Find matrix of T with respect to the standard basis of R^3

[Collisionman]

Homework Statement

For this whole question let T be a linear transformation from R^3 to R^3 with
T(1,0,0) = (2,2,2),

T(0,1,0) = (1,2,2),

T(0,0,1) = (0,0,1).

(a) Find the image of (1,1,2009)
(b) Find the matrix of T with respect to the standard basis in R^3

Homework Equations

Standard basis of R^3 = (e1,e2,e3) = (1,0,0) (0,1,0) (0,0,1)

The Attempt at a Solution

I actually don't know where to start with this question.

 

[Mark44]

Homework Statement

For this whole question let T be a linear transformation from R^3 to R^3 with
T(1,0,0) = (2,2,2),

T(0,1,0) = (1,2,2),

T(0,0,1) = (0,0,1).

(a) Find the image of (1,1,2009)
(b) Find the matrix of T with respect to the standard basis in R^3

Homework Equations

Standard basis of R^3 = (e1,e2,e3) = (1,0,0) (0,1,0) (0,0,1)

The Attempt at a Solution

I actually don't know where to start with this question.
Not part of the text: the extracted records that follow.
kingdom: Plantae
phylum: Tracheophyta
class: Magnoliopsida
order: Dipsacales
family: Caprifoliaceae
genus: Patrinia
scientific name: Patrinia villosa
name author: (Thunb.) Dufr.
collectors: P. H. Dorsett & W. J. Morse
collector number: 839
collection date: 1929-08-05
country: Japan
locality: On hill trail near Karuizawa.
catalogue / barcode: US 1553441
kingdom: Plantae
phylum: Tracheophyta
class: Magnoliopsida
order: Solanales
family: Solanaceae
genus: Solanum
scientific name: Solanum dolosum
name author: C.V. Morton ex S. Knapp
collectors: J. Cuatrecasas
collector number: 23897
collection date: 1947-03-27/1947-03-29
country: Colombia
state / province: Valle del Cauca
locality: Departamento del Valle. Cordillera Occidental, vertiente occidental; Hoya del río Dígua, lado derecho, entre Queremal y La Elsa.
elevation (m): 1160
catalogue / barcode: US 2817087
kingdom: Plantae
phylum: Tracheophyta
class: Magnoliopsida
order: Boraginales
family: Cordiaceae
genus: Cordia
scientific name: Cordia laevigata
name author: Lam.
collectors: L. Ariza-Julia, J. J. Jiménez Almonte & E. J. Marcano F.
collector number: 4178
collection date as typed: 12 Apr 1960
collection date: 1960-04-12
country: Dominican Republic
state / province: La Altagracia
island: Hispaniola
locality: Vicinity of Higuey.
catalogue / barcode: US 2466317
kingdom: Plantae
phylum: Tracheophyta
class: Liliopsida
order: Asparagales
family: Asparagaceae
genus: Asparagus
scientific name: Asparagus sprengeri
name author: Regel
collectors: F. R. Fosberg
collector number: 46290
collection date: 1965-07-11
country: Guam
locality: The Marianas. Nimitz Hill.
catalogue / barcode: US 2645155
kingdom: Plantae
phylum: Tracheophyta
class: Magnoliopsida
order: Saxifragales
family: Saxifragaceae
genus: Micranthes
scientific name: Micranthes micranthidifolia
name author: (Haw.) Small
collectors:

Two of the most basic properties of a linear transformation are that T(u + v) = T(u) + T(v) and T(ku) = kT(u). Apply these properties to find T(1, 1, 2009).

For the b part, your text must have some examples of finding the matrix of a linear transformation in terms of a particular basis.

 

[jbunniii]

Hint: the vectors you wrote for the standard basis are exactly the same as the ones T is acting on in the problem statement.

 

[HallsofIvy]

Notice that if
$$A= \begin{bmatrix}a & b & c \\ d & e & f \\ g & h & i\end{bmatrix}$$
then
$$Ae_1= \begin{bmatrix}a & b & c \\ d & e & f \\ g & h & i\end{bmatrix}\begin{bmatrix}1 \\ 0 \\ 0\end{bmatrix}= \begin{bmatrix}a \\ d \\ g\end{bmatrix}$$

$$Ae_2= \begin{bmatrix}a & b & c \\ d & e & f \\ g & h & i\end{bmatrix}\begin{bmatrix}0 \\ 1 \\ 0\end{bmatrix}= \begin{bmatrix}b \\ e \\ h\end{bmatrix}$$

$$Ae_2= \begin{bmatrix}a & b & c \\ d & e & f \\ g & h & i\end{bmatrix}\begin{bmatrix}0 \\ 0 \\ 1\end{bmatrix}= \begin{bmatrix}c \\ f \\ i\end{bmatrix}$$

That is, the results of applying the transformation to the standard basis vectors are the columns of the matrix.